•  Gurobi Staff

Hi Zohar,

If your matrix is totally unimodular you should be able to relax integrality restrictions (binary variables are just continuous between 0 and 1) and still have an integer solution.

Cheers,
David

• Interesting. I quoted this in the math link.

I did a preliminary check, relaxing the binary vars to real in [0,1], and rounding the solution. For 20 iterations (I'm solving this problem repeatedly), the constraints held, but then they failed. I haven't looked into it yet (or checked for unimodularity).

However, the time it took to solve the relaxed problem was the same as the binary one. I suspected that I might have an easy, special case here since it found an optimal solution (to the binary problem) so quickly (under a second for a moderate size problem).

I noticed that it "Found heuristic solution," which is returned as optimal. How can I find details on this heuristic?

•  Gurobi Staff

I did a preliminary check, relaxing the binary vars to real in [0,1], and rounding the solution. For 20 iterations (I'm solving this problem repeatedly), the constraints held, but then they failed. I haven't looked into it yet (or checked for unimodularity).

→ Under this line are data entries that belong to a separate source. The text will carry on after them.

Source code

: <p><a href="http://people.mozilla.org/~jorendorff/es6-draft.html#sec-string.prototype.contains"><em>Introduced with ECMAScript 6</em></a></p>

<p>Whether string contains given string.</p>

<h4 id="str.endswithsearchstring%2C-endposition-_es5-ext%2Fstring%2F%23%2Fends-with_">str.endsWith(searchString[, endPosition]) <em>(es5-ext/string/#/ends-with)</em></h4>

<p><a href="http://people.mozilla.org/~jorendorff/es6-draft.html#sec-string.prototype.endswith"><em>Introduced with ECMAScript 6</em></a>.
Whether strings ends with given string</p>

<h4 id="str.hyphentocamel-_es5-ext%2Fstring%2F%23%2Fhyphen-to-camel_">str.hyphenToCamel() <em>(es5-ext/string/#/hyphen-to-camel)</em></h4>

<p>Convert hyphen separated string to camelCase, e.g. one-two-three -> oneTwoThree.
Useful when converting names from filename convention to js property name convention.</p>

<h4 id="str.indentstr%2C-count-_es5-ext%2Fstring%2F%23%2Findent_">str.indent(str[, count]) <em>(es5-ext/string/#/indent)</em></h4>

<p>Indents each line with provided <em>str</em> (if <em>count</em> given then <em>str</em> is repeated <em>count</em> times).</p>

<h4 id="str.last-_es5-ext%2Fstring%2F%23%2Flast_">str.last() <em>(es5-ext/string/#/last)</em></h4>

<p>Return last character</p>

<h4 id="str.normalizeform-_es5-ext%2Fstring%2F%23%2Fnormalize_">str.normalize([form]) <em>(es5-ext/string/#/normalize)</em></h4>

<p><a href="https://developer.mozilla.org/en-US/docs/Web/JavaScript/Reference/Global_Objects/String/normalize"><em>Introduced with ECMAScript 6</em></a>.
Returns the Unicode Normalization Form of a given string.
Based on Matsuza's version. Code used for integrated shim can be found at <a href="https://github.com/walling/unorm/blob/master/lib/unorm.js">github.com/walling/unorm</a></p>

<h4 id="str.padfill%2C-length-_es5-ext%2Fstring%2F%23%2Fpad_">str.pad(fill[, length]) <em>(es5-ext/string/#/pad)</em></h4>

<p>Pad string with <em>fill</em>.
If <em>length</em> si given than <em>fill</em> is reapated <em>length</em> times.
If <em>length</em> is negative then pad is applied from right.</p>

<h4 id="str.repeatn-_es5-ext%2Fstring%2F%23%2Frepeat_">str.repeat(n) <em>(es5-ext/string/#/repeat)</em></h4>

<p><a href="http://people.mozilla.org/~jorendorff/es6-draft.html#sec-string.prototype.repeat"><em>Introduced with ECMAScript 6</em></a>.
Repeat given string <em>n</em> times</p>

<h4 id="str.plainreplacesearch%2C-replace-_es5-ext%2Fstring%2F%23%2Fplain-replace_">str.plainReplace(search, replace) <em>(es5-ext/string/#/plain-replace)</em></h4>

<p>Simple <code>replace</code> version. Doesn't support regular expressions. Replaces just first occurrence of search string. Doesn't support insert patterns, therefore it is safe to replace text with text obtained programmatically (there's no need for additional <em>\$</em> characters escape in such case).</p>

You need to ensure that indeed the matrix is totally unimodular after every iteration (not sure whether the changes you are making will affect this) to use this approach.

However, the time it took to solve the relaxed problem was the same as the binary one. I suspected that I might have an easy, special case here since it found an optimal solution (to the binary problem) so quickly (under a second for a moderate size problem).

Of course, this can be the case for small problems, you will see a benefit for larger cases.
You could try solving the problem normally with binary variables for now and revisit this if it becomes a performance issue. Gurobi will make some deductions.

I noticed that it "Found heuristic solution," which is returned as optimal. How can I find details on this heuristic?

This only happens for easy + small models. Gurobi uses several heuristics and one cannot find out which one produced this solution.
Not sure how useful this would be but you can try playing around with the heuristic-related parameters (e.g. set Heuristics to 0).

Cheers,
David

• Unimodularity: of course, I just haven't got to it yet.

What I meant was since the problem is solved so quickly, then perhaps there's a special case here, where I can achieve a faster solution using a specific method. One thing that you suggested was unimodularity. In my other thread, I suggest other things such as Smith normal form. I assume you don't deal with those, but only with unimodularity.

I set heuristics=0, and it didn't affect the run time. So it isn't something special that you do, but the usual branch and bound is effective enough.